La communication, maitresse de toute politique.

Le présent billet illustre parfaitement la volonté politique de comprendre le réel en empêchant la nocivité du capitalisme contre l’écologie, contre la biodiversité et contre tous les communs de la terre.

Depuis toujours La communication est La pièce maitresse de toutes les politiques et, principalement, des politiques militaristes. Marathon, ça vous parle ? Ah oui, la célèbre course olympique. Celle-ci, véritable à l’époque mais vite devenue ce fabuleux montage médiatique à nos jours, ne rappelle pas, et pour cause, l’épouvantable massacre de fantassins Perses envoyés là par un despote abusivement nommé « roi des rois ». Les fauteurs de guerre ne sont jamais rassasiés et souvenons-nous, pendant que sont acclamés aujourd’hui les survivants génocidaires dans les parlements occidentaux (Canadien par exemple), rappelons-nous les paroles du Maréchal soviétique Gueorgui Joukov commentant le 9 mai 1945 lors de la capitulation allemande à propos de ces mêmes occidentaux : « nous les avons libérés du nazisme, ils ne nous le pardonneront jamais ».
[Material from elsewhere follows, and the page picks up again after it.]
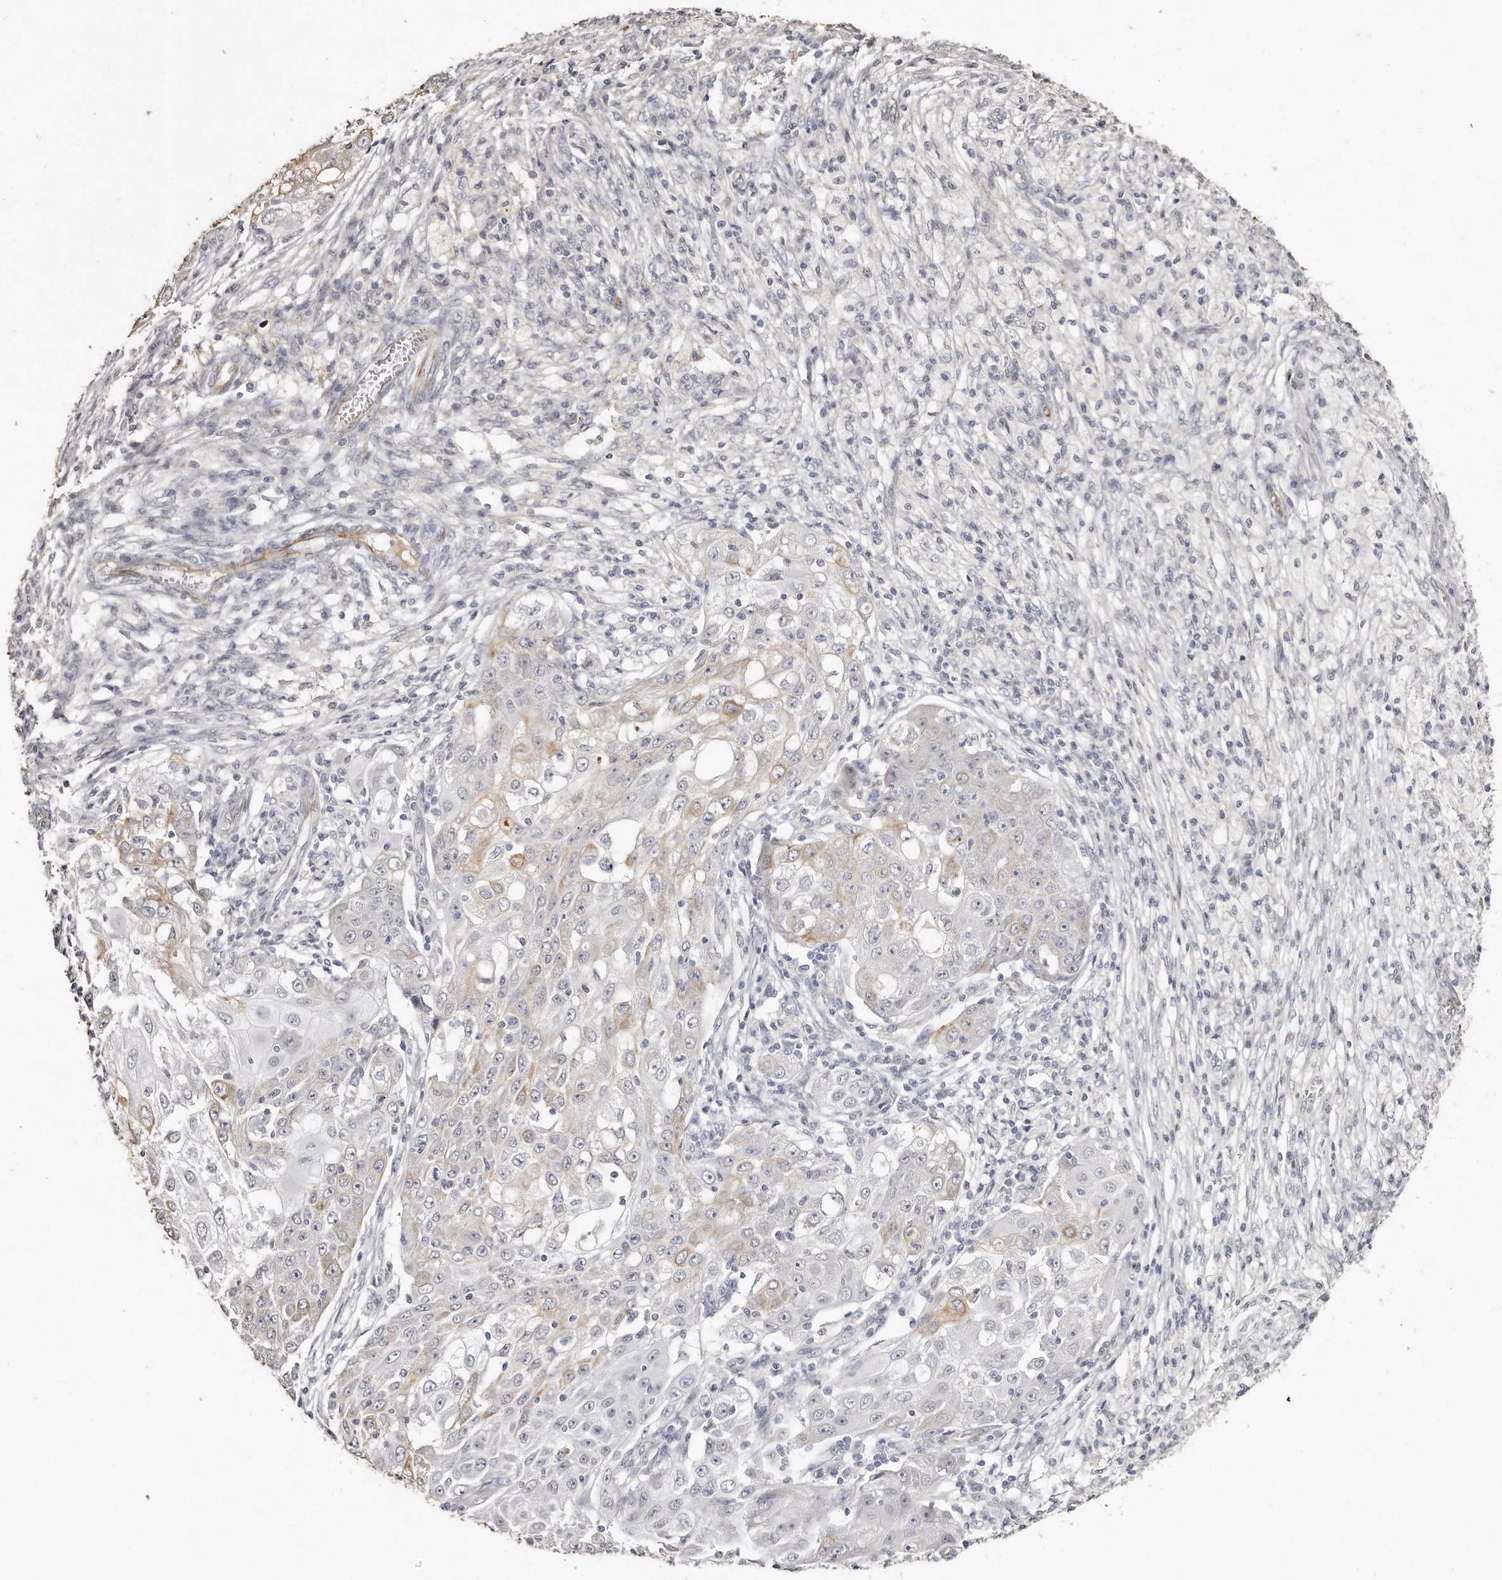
{"staining": {"intensity": "weak", "quantity": "<25%", "location": "cytoplasmic/membranous"}, "tissue": "ovarian cancer", "cell_type": "Tumor cells", "image_type": "cancer", "snomed": [{"axis": "morphology", "description": "Carcinoma, endometroid"}, {"axis": "topography", "description": "Ovary"}], "caption": "Photomicrograph shows no protein staining in tumor cells of endometroid carcinoma (ovarian) tissue.", "gene": "ZYG11A", "patient": {"sex": "female", "age": 42}}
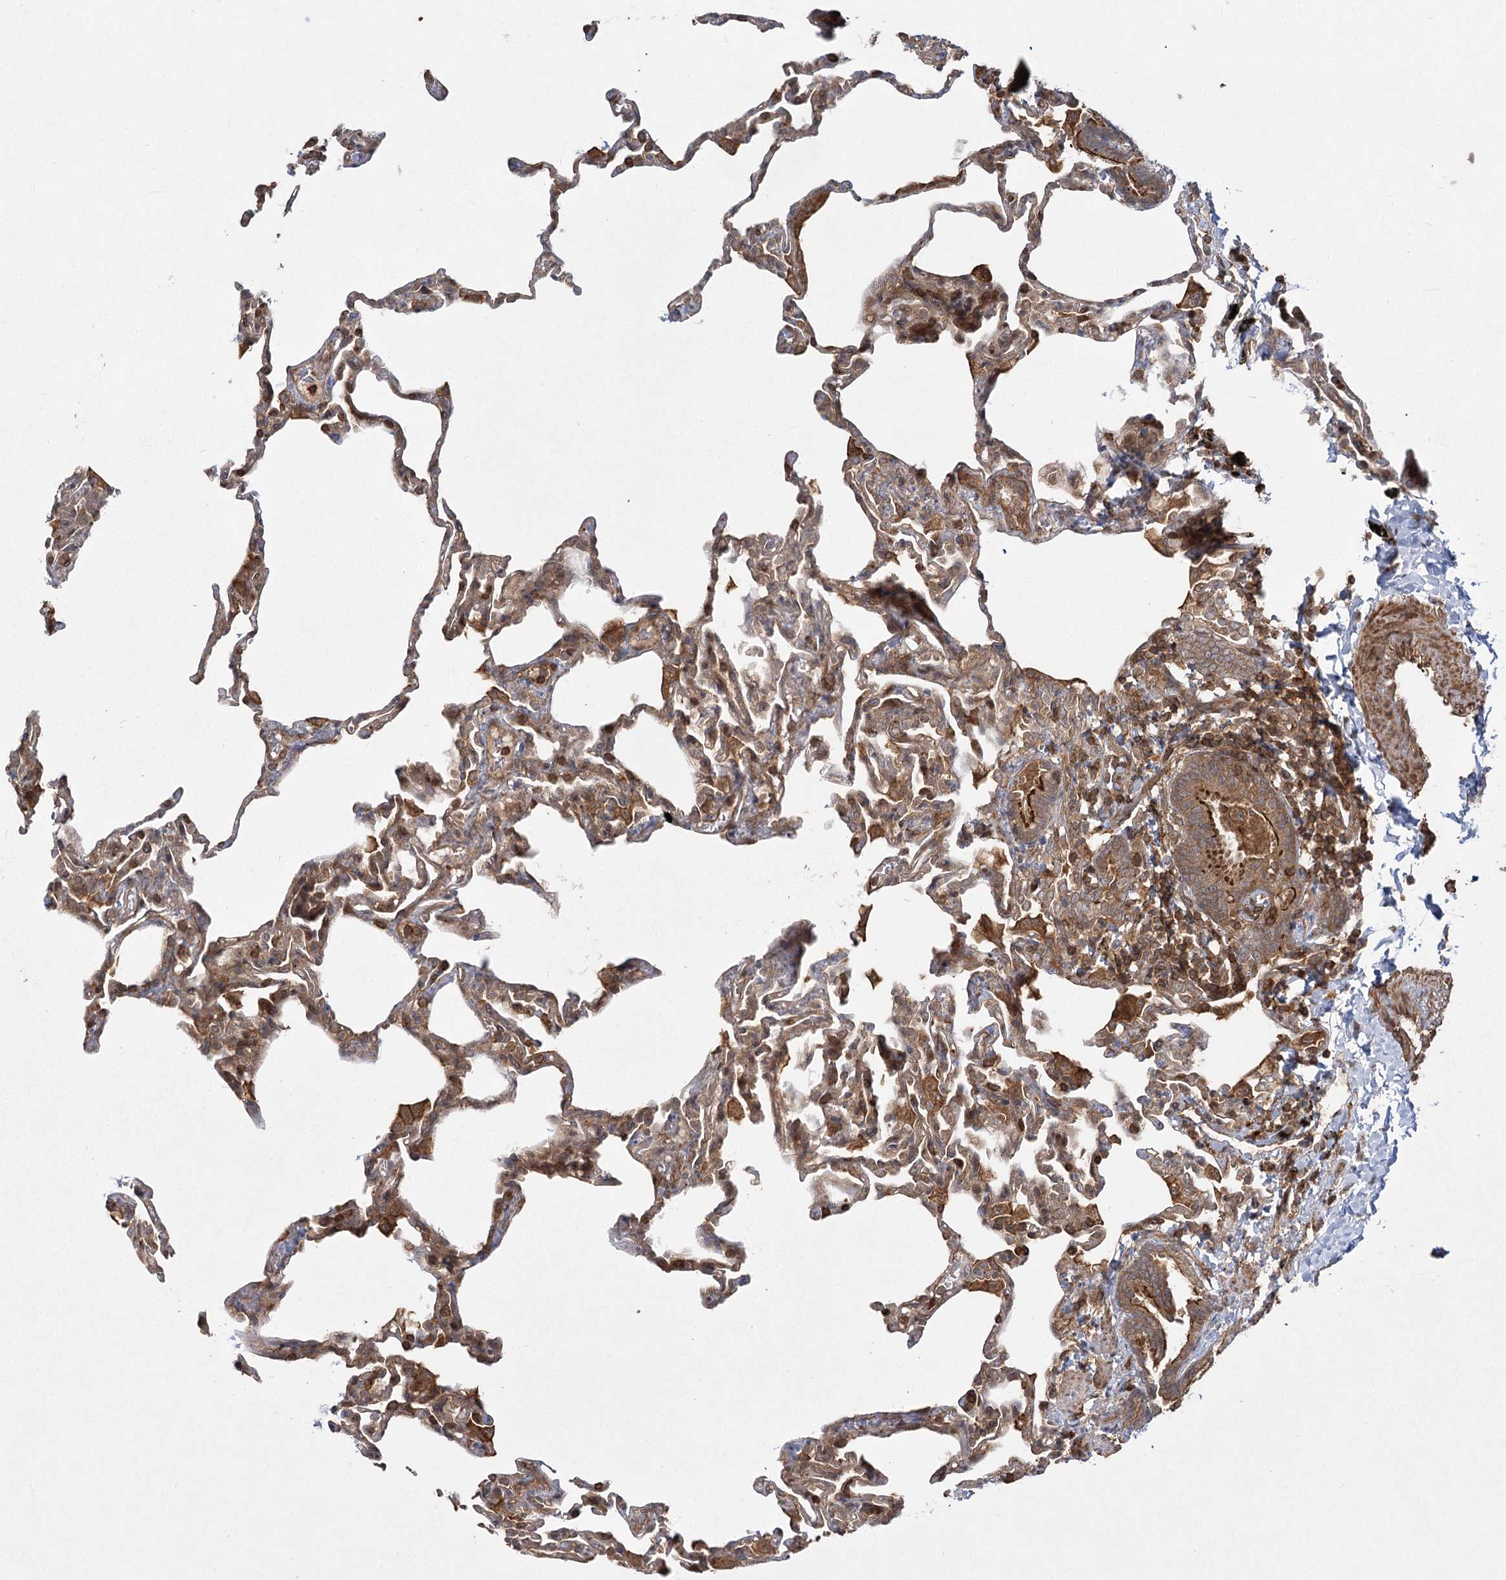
{"staining": {"intensity": "moderate", "quantity": "25%-75%", "location": "cytoplasmic/membranous"}, "tissue": "lung", "cell_type": "Alveolar cells", "image_type": "normal", "snomed": [{"axis": "morphology", "description": "Normal tissue, NOS"}, {"axis": "topography", "description": "Lung"}], "caption": "Immunohistochemistry histopathology image of normal lung: lung stained using IHC reveals medium levels of moderate protein expression localized specifically in the cytoplasmic/membranous of alveolar cells, appearing as a cytoplasmic/membranous brown color.", "gene": "MDFIC", "patient": {"sex": "male", "age": 20}}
Comment se crée l’opinion publique dans nos contrées dominées par les revanchards anticommunistes ? L’ensemble ultra synchronisé des milliardaires possesseurs des grands moyens de diffusion ont obtenus la mainmise totale et sans nuance des plus essentiels soutiens à leur propagande médiatique, les chefs de toutes les rédactions des grands moyens de diffusion. On pense aux journaux, aux télévisions et aux radios mais la mainmise la plus pernicieuse réside dans les contenus réactionnaires complètement intégrés dans les ouvrages ou projets éducatifs et répétés sans aucune forme de discernement par la quasi totalité du corps enseignant du pays. De la maternelle aux grandes écoles l’emprise médiatique n’offre aucun répit à celle ou celui qui libère une opinion différente. En cela le totalitarismen’est que le précurseur du plus vil assouvissement du capitaliste. Ce dernier, militariste et pourvoyeur de chair à canon, ne reculera que devant plus fort que lui. C’est ce moment précis ou le rôle fondamental d’un peuple se décide et que se détermine, ou non, sa mise sous tutelle économique, sociale et culturelle. La situation politique, en résumé, montre que ce qui a été fait lors des accords de Bretton Woods était la pierre angulaire de l’édifice international de l’exploitation capitalistique.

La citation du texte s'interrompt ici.